Several speakers warned the fallout will fall hardest on developing economies. Pakistan cautioned a prolonged disruption would fuel inflation and hurt poorer countries most, while ASEAN states pressed for greater protection for seafarers.
Several maritime nations broadened the debate beyond Hormuz itself, casting the confrontation as a test of security across global chokepoints.
Panama Vice-Minister for Foreign Affairs Carlos Arturo Hoyos condemned attacks involving Panamanian-flagged ships, including last week’s seizure of MSC Francesca.
“No critical maritime route must ever be threatened or used as an instrument of pressure or coercion,” Hoyos said.
Singapore warned the stakes extend far beyond the Gulf. Zhulkarnain Abdul Rahim said erosion of transit passage rights could jeopardize other strategic waterways, noting the Straits of Malacca and Singapore carry even more oil than Hormuz.
The debate also touched on cyber risks, shadow fleet activity and threats to maritime infrastructure, with European officials warning insecurity at sea is becoming broader and more systemic.
Iran pushed back forcefully, arguing the Strait lies within its territorial waters and accusing Washington of escalating maritime coercion.
Iran’s representative said Tehran is not bound by the transit passage regime of the 1982 Law of the Sea Convention and accused the United States of carrying out “a crime of piracy” through seizures of Iranian-linked vessels.
The exchange exposed competing legal narratives that most Council members framed transit rights through Hormuz as non-negotiable, while Tehran argued a coastal state under attack may limit navigation for security purposes.
much of the debate centered on Iranian restrictions, toll threats and mine risks in the Strait itself, criticism of the U.S.-led interdiction campaign came almost exclusively from Tehran, with no other speaker directly condemning the blockade targeting Iranian port traffic.
That diplomatic imbalance did not diminish the operational reality confronting shipping.
That reality gained fresh relevance Tuesday when United States Central Command said more than 20 vessels are now anchored or moored at Chabahar, up from roughly five before the U.S. blockade, portraying the buildup as evidence trade with Iranian ports is being increasingly constrained.

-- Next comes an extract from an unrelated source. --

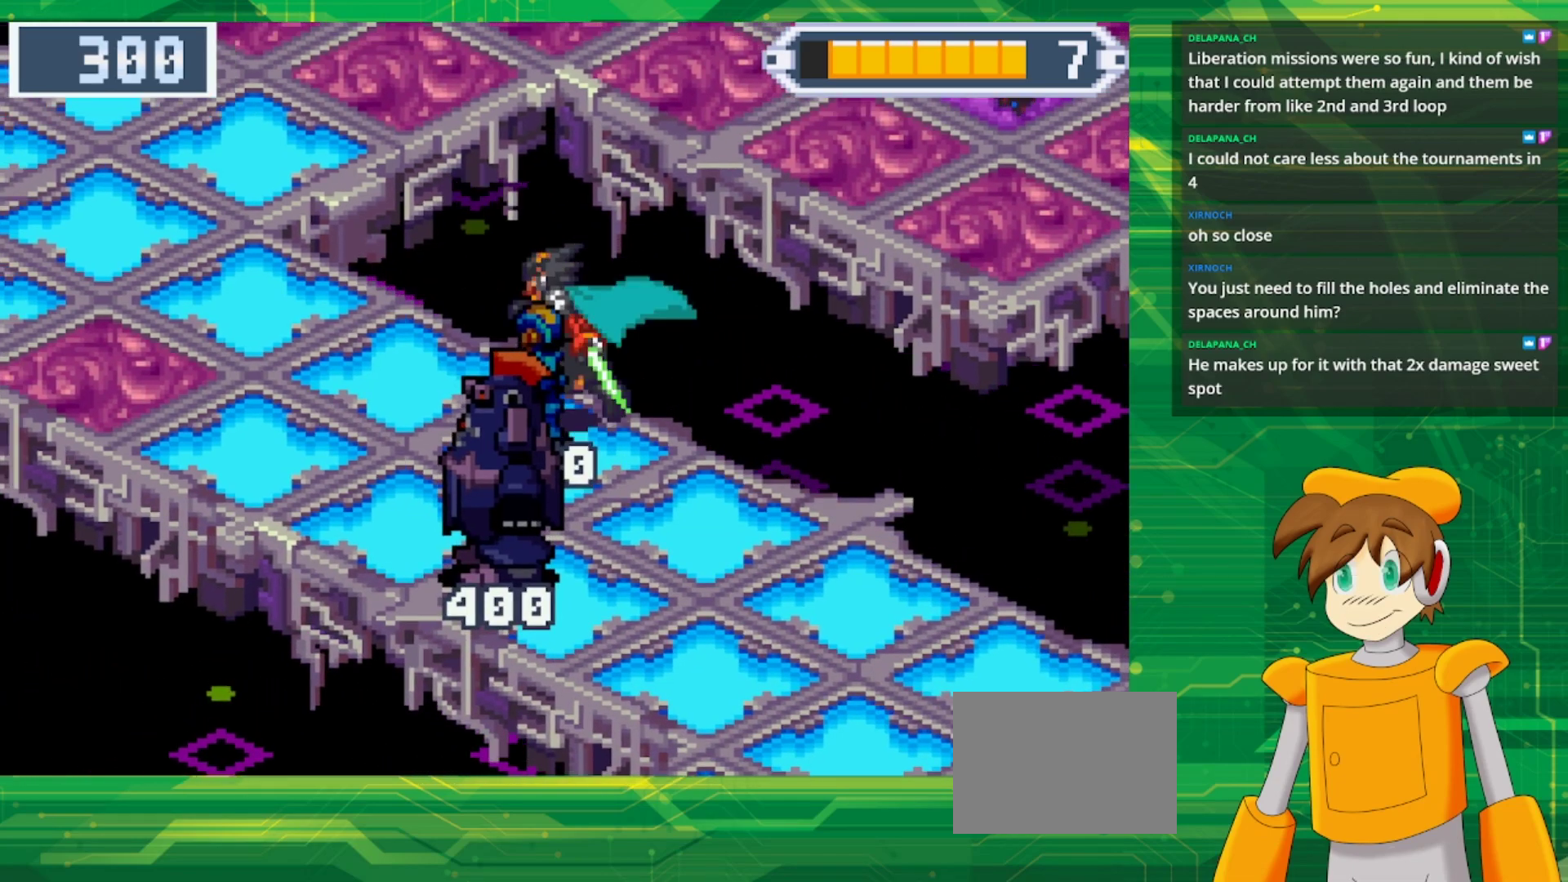
{"buttons": ["B", "DPAD_UP", "DPAD_LEFT"], "events": []}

The comment followed recent CENTCOM imagery showing destroyer USS Rafael Peralta (DDG-115) boarding a tanker allegedly attempting to reach an Iranian port. U.S. forces ultimately released the vessel after conducting a search and confirming the ship’s voyage would not include an Iranian port call.
For commercial shipping, that leaves pressure coming from two directions: uncertainty over passage through Hormuz itself, and interdictions involving Iranian-bound trade deeper in the Gulf of Oman.
Together they have created a more complicated operating environment than political claims from either side suggest. For many shipowners the question is whether normal commercial navigation can function under overlapping military and legal pressures.
“Let ships pass,” Guterres urged.
For shipping markets already strained by conflict, insurance disruptions and rerouted traffic, the Security Council debate added diplomatic urgency to what shipowners increasingly describe as a crisis of confidence as much as security.